Organised by Westminster Forum Projects, the seminar will aim to bring out the latest thinking on the practical challenges of product reformulation and discuss reducing HFSS content of popular products whilst engaging with consumers and overcoming cost barriers to reformulation.
Delegates will also be able to discuss options and the possible scope of further government intervention and voluntary agreements.
Attendees will further consider the role of broadcasters, media and marketing and the future of HFSS advertisement regulation – with the UK Nutrient Profiling Model review expected shortly that will determine which products are considered unhealthy.
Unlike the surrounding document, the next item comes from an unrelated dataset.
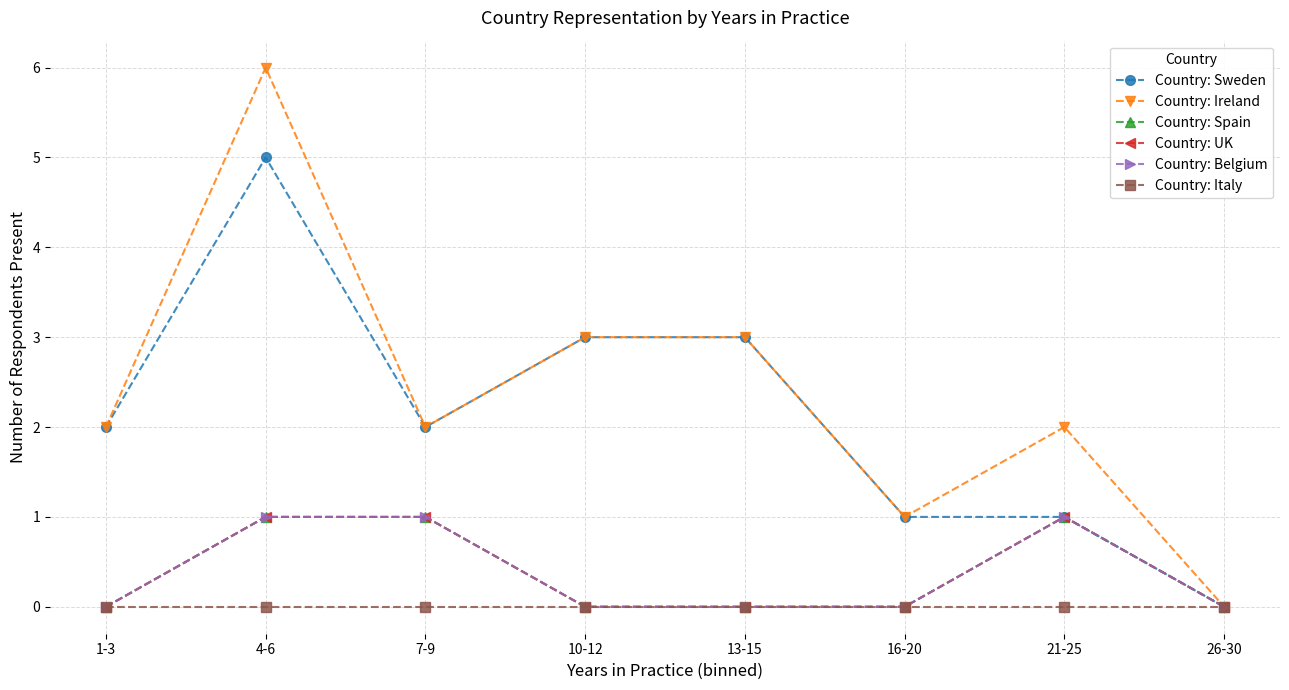

Does the chart have visible grid lines?

Yes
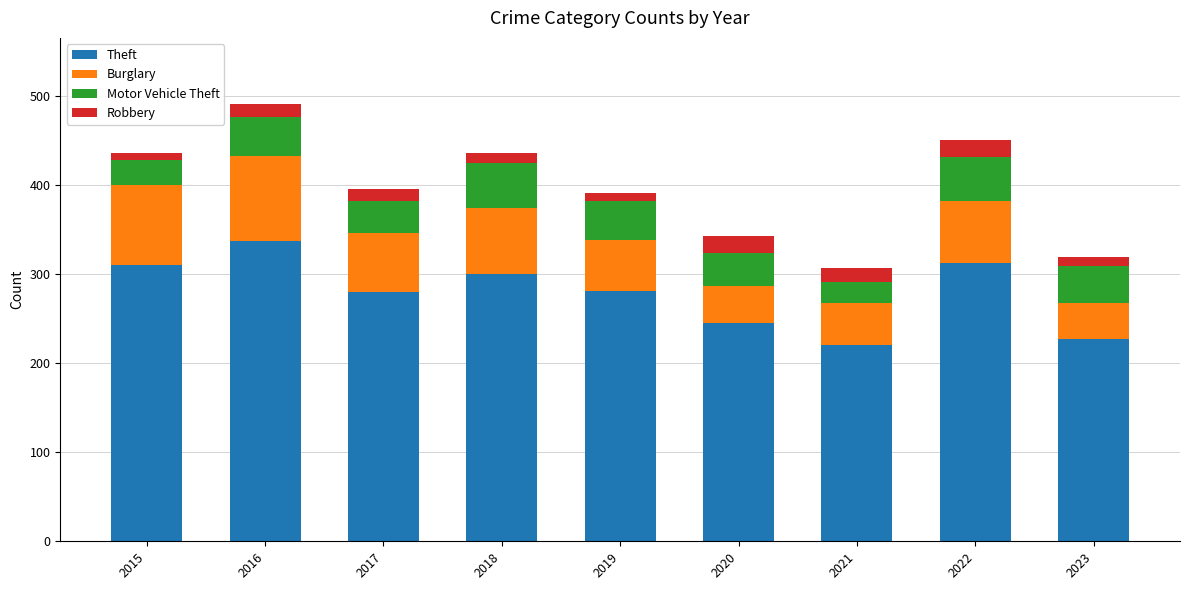

True or false: Theft has a value of 63 at 2019.

False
Delegates can also assess the practicalities involved in regulating in-store product placement and promotional offers and the wider role of retailers in promoting healthy choices – as well as what more should be done to improve the nutritional content of own-brand ranges and products made in-store.
Further sessions will look at local initiatives for boosting community awareness of HFSS, and include case studies from those who have developed healthy eating partnerships and strategies as well as those who have developed innovative planning processes, powers and advertising restrictions.
The seminar will also look at what can be learnt from initiatives such as Scotland’s diet and healthy weight plan – which includes proposals to develop a code of practice with local authorities, transport and media for HFSS advertising restriction – and the impact of the London Food Strategy which included a plan to ban junk food advertisements on the Transport for London network.